Reader Christopher bought his daughter a Webkinz stuffed animal — for those of your who are not familiar with these toys — with each animal you receive a code that is good for a one year subscription to a virtual version of the toy. After a year — you need to buy another toy or you lose access to your previous pets. Buying more than one toy per year doesn’t extend your subscription, you have to buy one each year to keep it going. Christopher thinks this is unethical.
Recently, my daughter (age 7) and I discovered the strategy employed by the makers of Webkinz to perpetuate their sales, by taking advantage of kids’ desires to maintain their virtual pets by having to purchase more and more Webkinz stuffed animals.

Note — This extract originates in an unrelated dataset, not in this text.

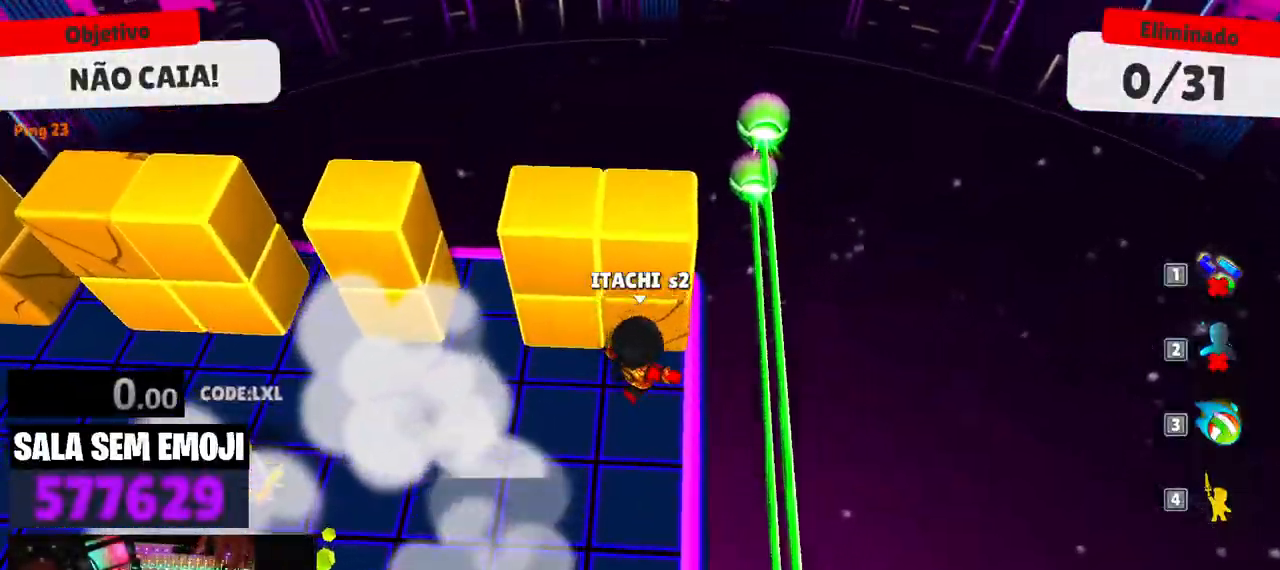
{"keys": [], "events": [[34, "d", "up"], [34, "s", "down"], [84, "a", "down"], [134, "s", "up"], [217, "a", "up"]]}
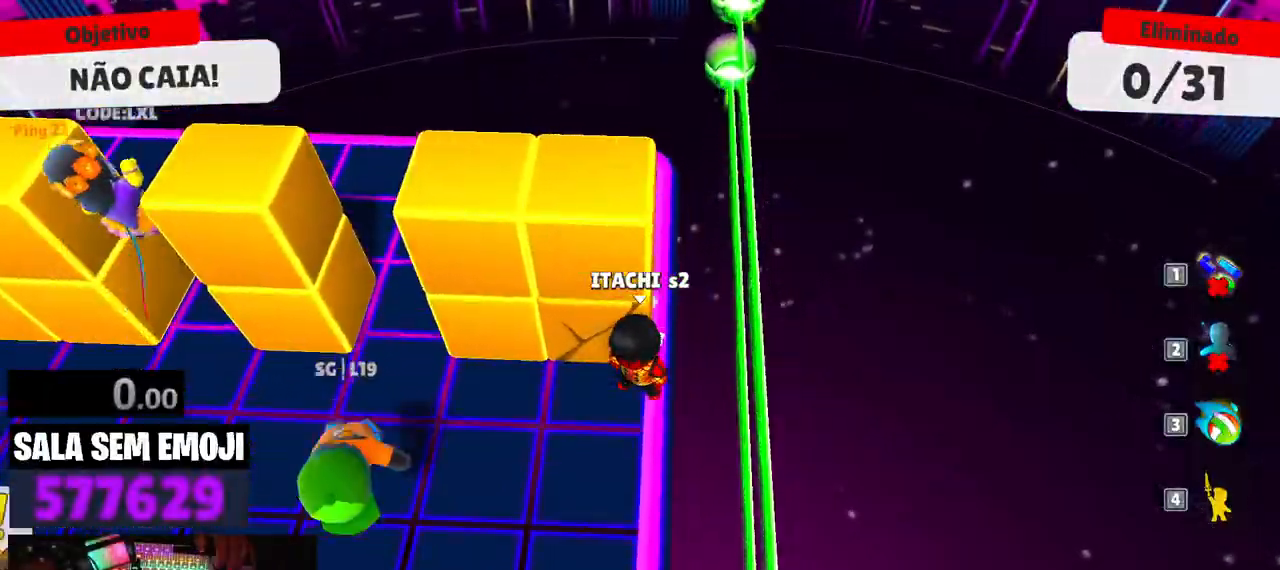
{"keys": [], "events": [[50, "space", "down"], [234, "space", "up"]]}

Webkinz, of course, are cute stuffed animals that allow kids to create an online version of their pet, then roam around in a virtual Webkinz world. You buy the stuffed animal in a store, and receive a code to logon to their website and see your pet “come to life” in the virtual Webkinz world.
What is buried in the user’s agreement is that the log on is only good for one year, at which time you have to buy another pet to keep access to your previous pets. Buying 2 pets at the same time only gives you a year, as the time is not additive; it begins when you register your pet.
After my daughter discovered she could not log on, and I looked within the user’s agreement, and found the problem, and their “solution.” Of course, my daughter immediately wanted to go and buy another animal. I emailed the company expressing my dismay at their strategy, and received a standard email back regarding purchasing another toy to log in.
I am hoping that other consumers write you about this unethical strategy.
What do you think? Are Webkinz a form of evil? Or is a year’s subscription fair?